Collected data
++++++++++

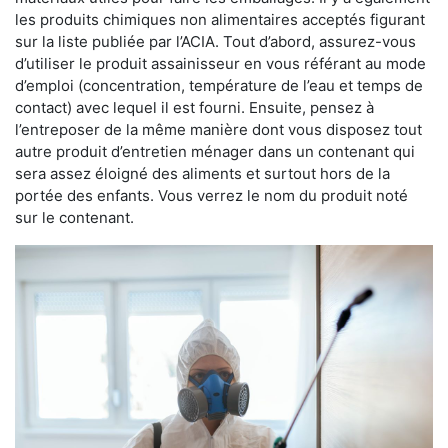
les produits chimiques non alimentaires acceptés figurant
sur la liste publiée par l’ACIA. Tout d’abord, assurez-vous
d’utiliser le produit assainisseur en vous référant au mode
d’emploi (concentration, température de l’eau et temps de
contact) avec lequel il est fourni. Ensuite, pensez à
l’entreposer de la même manière dont vous disposez tout
autre produit d’entretien ménager dans un contenant qui
sera assez éloigné des aliments et surtout hors de la
portée des enfants. Vous verrez le nom du produit noté
sur le contenant.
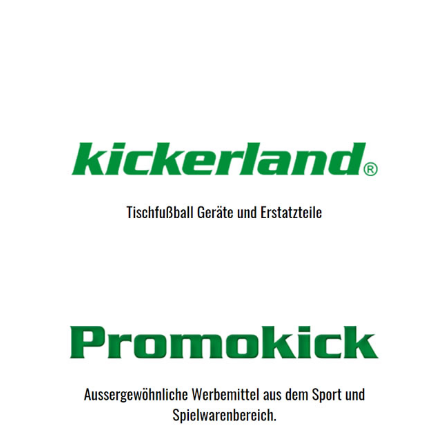
Kicker-Tische.com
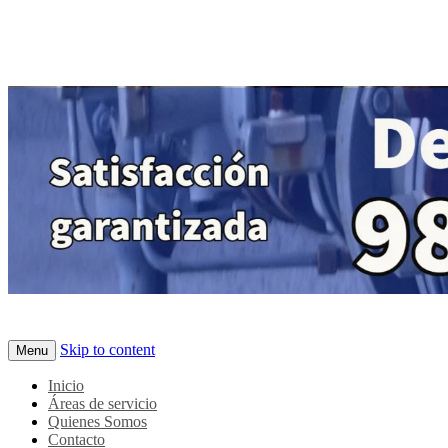
Skip to content
Menu
Inicio
Áreas de servicio
Quienes Somos
Contacto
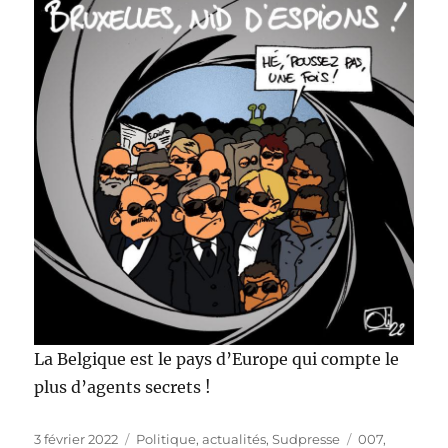
La Belgique est le pays d’Europe qui compte le
plus d’agents secrets !
Publié
Catégories
Étiquettes
3 février 2022
Politique, actualités
,
Sudpresse
007
,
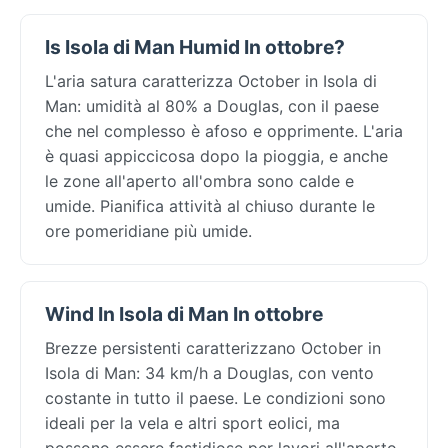
Is Isola di Man Humid In ottobre?
L'aria satura caratterizza October in Isola di
Man: umidità al 80% a Douglas, con il paese
che nel complesso è afoso e opprimente. L'aria
è quasi appiccicosa dopo la pioggia, e anche
le zone all'aperto all'ombra sono calde e
umide. Pianifica attività al chiuso durante le
ore pomeridiane più umide.
Wind In Isola di Man In ottobre
Brezze persistenti caratterizzano October in
Isola di Man: 34 km/h a Douglas, con vento
costante in tutto il paese. Le condizioni sono
ideali per la vela e altri sport eolici, ma
possono essere fastidiose per lavori all'aperto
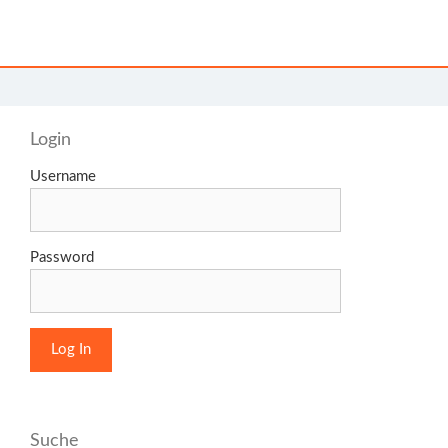
Login
Username
Password
Suche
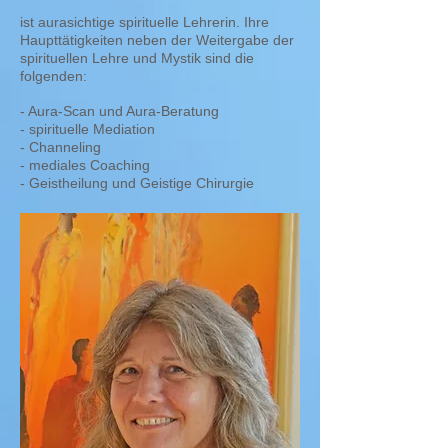
ist aurasichtige spirituelle Lehrerin. Ihre
Haupttätigkeiten neben der Weitergabe der
spirituellen Lehre und Mystik sind die
folgenden:
- Aura-Scan und Aura-Beratung
- spirituelle Mediation
- Channeling
- mediales Coaching
- Geistheilung und Geistige Chirurgie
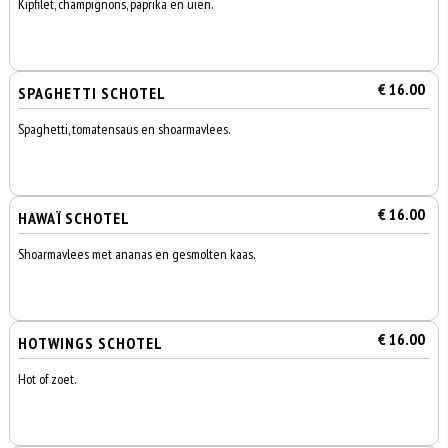
Kipfilet, champignons, paprika en uien.
€ 16.00
SPAGHETTI SCHOTEL
Spaghetti, tomatensaus en shoarmavlees.
€ 16.00
HAWAÏ SCHOTEL
Shoarmavlees met ananas en gesmolten kaas.
€ 16.00
HOTWINGS SCHOTEL
Hot of zoet.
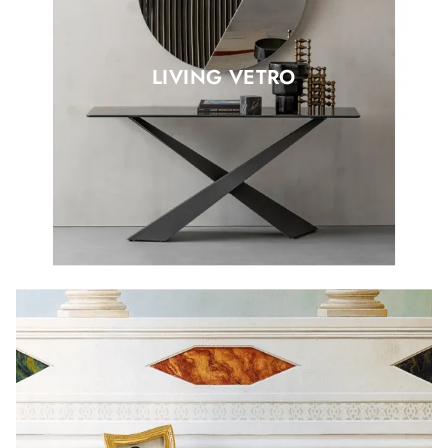
LIVING VETRO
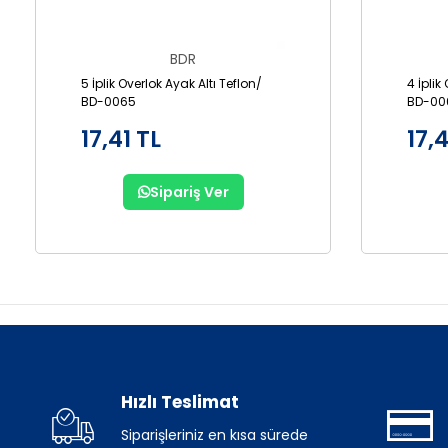
BDR
5 İplik Overlok Ayak Altı Teflon/
4 İplik
BD-0065
BD-00
17,41 TL
17,4
Sipariş Ver
Hızlı Teslimat
Siparişleriniz en kısa sürede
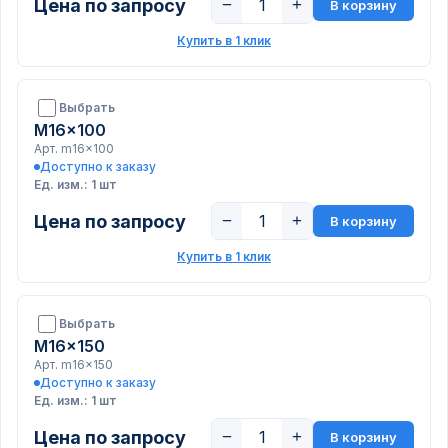
Цена по запросу
−
+
В корзину
Купить в 1 клик
Выбрать
M16x100
Арт. m16x100
Доступно к заказу
Ед. изм.: 1 шт
Цена по запросу
−
+
В корзину
Купить в 1 клик
Выбрать
M16x150
Арт. m16x150
Доступно к заказу
Ед. изм.: 1 шт
Цена по запросу
−
+
В корзину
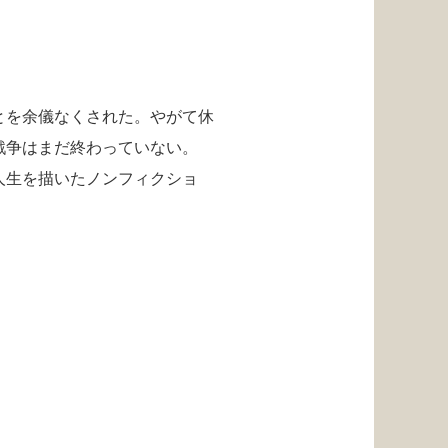
とを余儀なくされた。やがて休
戦争はまだ終わっていない。
人生を描いたノンフィクショ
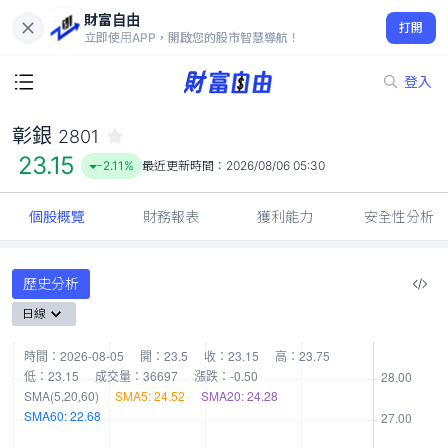
財富自由
彰銀 2801
打開
23.15
-2.11%
立即使用APP，開啟您的股市智慧導航！
登入
彰銀
2801
23.15
-2.11%
最近更新時間：
2026/08/06 05:30
個股概覽
財務報表
獲利能力
安全性分析
歷史分析
日線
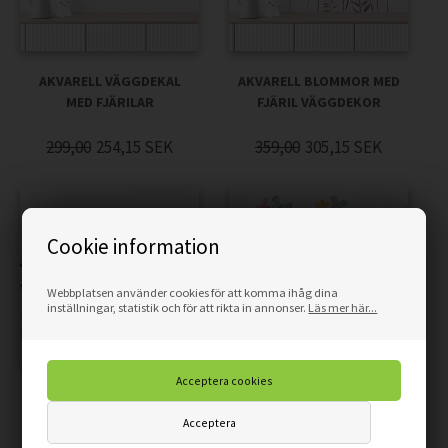
AKVARELL VÄGGDEKAL
AKVARELL BLOMMOR MED
MED FJÄRILAR
FJÄRIL VÄGGDEKOR
299,00
254,15
SEK
359,00
305,15
SEK
Cookie information
Webbplatsen använder cookies för att komma ihåg dina
inställningar, statistik och för att rikta in annonser.
Läs mer här...
AKVARELL VILDA
VÄGGDEKOR HJÄRTA
BLOMMOR VÄGGDEKOR
FJÄRIL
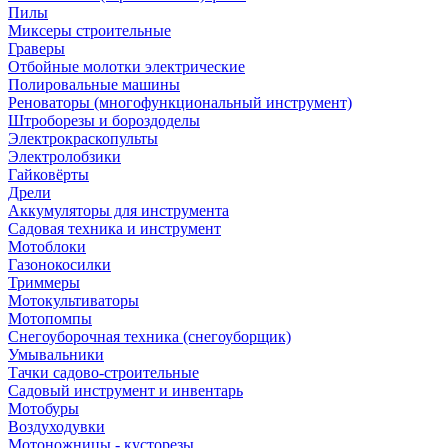
Пилы
Миксеры строительные
Граверы
Отбойные молотки электрические
Полировальные машины
Реноваторы (многофункциональный инструмент)
Штроборезы и бороздоделы
Электрокраскопульты
Электролобзики
Гайковёрты
Дрели
Аккумуляторы для инструмента
Садовая техника и инструмент
Мотоблоки
Газонокосилки
Триммеры
Мотокультиваторы
Мотопомпы
Снегоуборочная техника (снегоуборщик)
Умывальники
Тачки садово-строительные
Садовый инструмент и инвентарь
Мотобуры
Воздуходувки
Мотоножницы - кусторезы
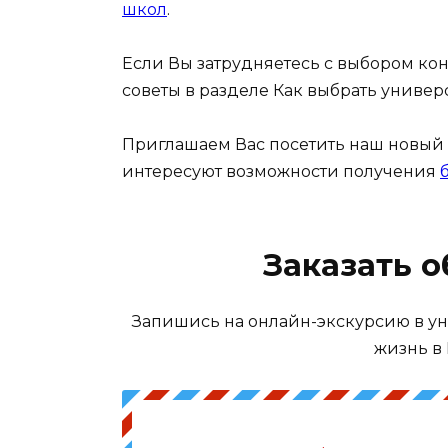
школ
.
Если Вы затрудняетесь с выбором ко
советы в разделе Как выбрать универс
Приглашаем Вас посетить наш новый
интересуют возможности получения
Заказать 
Запишись на онлайн-экскурсию в ун
жизнь в 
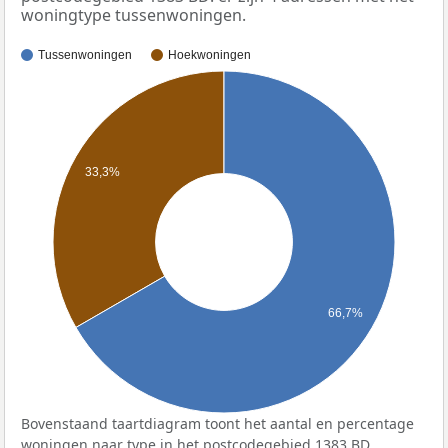
woningtype tussenwoningen.
Tussenwoningen
Hoekwoningen
33,3%
66,7%
Bovenstaand taartdiagram toont het aantal en percentage
woningen naar type in het postcodegebied 1383 BD.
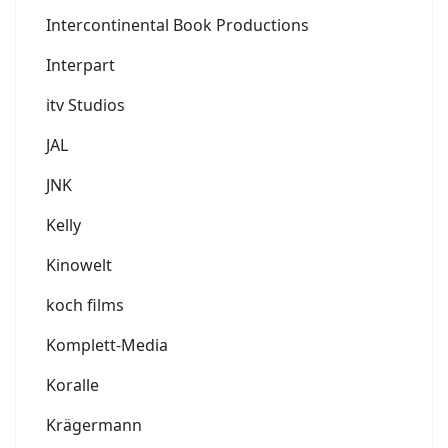
Intercontinental Book Productions
Interpart
itv Studios
JAL
JNK
Kelly
Kinowelt
koch films
Komplett-Media
Koralle
Krägermann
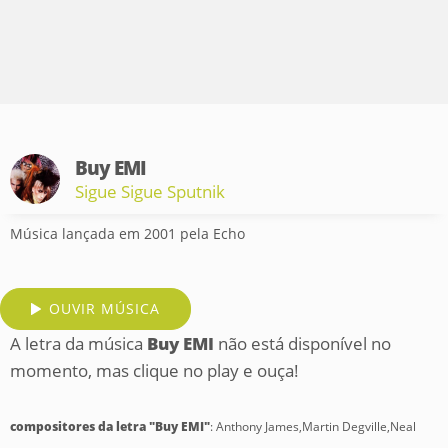
Buy EMI
Sigue Sigue Sputnik
Música lançada em 2001 pela Echo
OUVIR MÚSICA
A letra da música
Buy EMI
não está disponível no
momento, mas clique no play e ouça!
compositores da letra "Buy EMI"
: Anthony James,Martin Degville,Neal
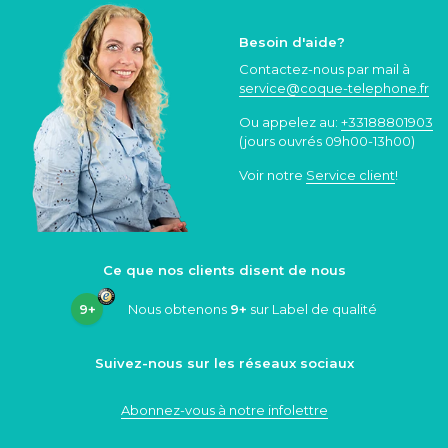
Besoin d'aide?
Contactez-nous par mail à
service@coque
-telephone.fr
Ou appelez au:
+33188801903
(jours ouvrés 09h00-13h00)
Voir notre
Service client
!
Ce que nos clients disent de nous
9+
Nous obtenons
9+
sur Label de qualité
Suivez-nous sur les réseaux sociaux
Abonnez-vous à notre infolettre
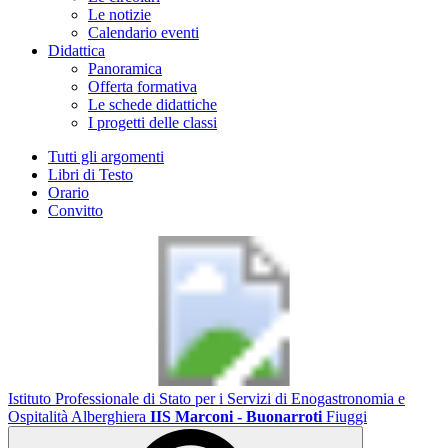
Le notizie
Calendario eventi
Didattica
Panoramica
Offerta formativa
Le schede didattiche
I progetti delle classi
Tutti gli argomenti
Libri di Testo
Orario
Convitto
Istituto Professionale di Stato per i Servizi di Enogastronomia e
Ospitalità Alberghiera
IIS Marconi - Buonarroti
Fiuggi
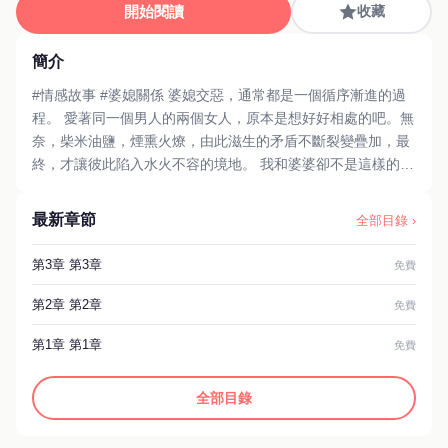
開始閱讀
收藏
簡介
#情感故事 #婆媳關係 婆媳交惡，通常都是一個循序漸進的過
程。 愛著同一個男人的兩個女人，原本是想好好相處的吧。無
奈，柴米油鹽，煙熏火燎，由此滋生的矛盾不斷裂變疊加，最
終，才讓彼此陷入水火不容的境地。 我和婆婆卻不是這樣的，
當初，我們還未曾謀面，就開始“交惡”了。
最新章節
全部目錄 ›
第3章 第3章
免費
第2章 第2章
免費
第1章 第1章
免費
全部目錄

++++++++++

WHAT TO DO:
Could you copy, exactly and with no pictures, each line from the first one above to the line holding "ore pomeridiane più umide."?

ANSWER BOX:
les produits chimiques non alimentaires acceptés figurant
sur la liste publiée par l’ACIA. Tout d’abord, assurez-vous
d’utiliser le produit assainisseur en vous référant au mode
d’emploi (concentration, température de l’eau et temps de
contact) avec lequel il est fourni. Ensuite, pensez à
l’entreposer de la même manière dont vous disposez tout
autre produit d’entretien ménager dans un contenant qui
sera assez éloigné des aliments et surtout hors de la
portée des enfants. Vous verrez le nom du produit noté
sur le contenant.
Kicker-Tische.com
Skip to content
Menu
Inicio
Áreas de servicio
Quienes Somos
Contacto
La Belgique est le pays d’Europe qui compte le
plus d’agents secrets !
Publié
Catégories
Étiquettes
3 février 2022
Politique, actualités
,
Sudpresse
007
,
Is Isola di Man Humid In ottobre?
L'aria satura caratterizza October in Isola di
Man: umidità al 80% a Douglas, con il paese
che nel complesso è afoso e opprimente. L'aria
è quasi appiccicosa dopo la pioggia, e anche
le zone all'aperto all'ombra sono calde e
umide. Pianifica attività al chiuso durante le
ore pomeridiane più umide.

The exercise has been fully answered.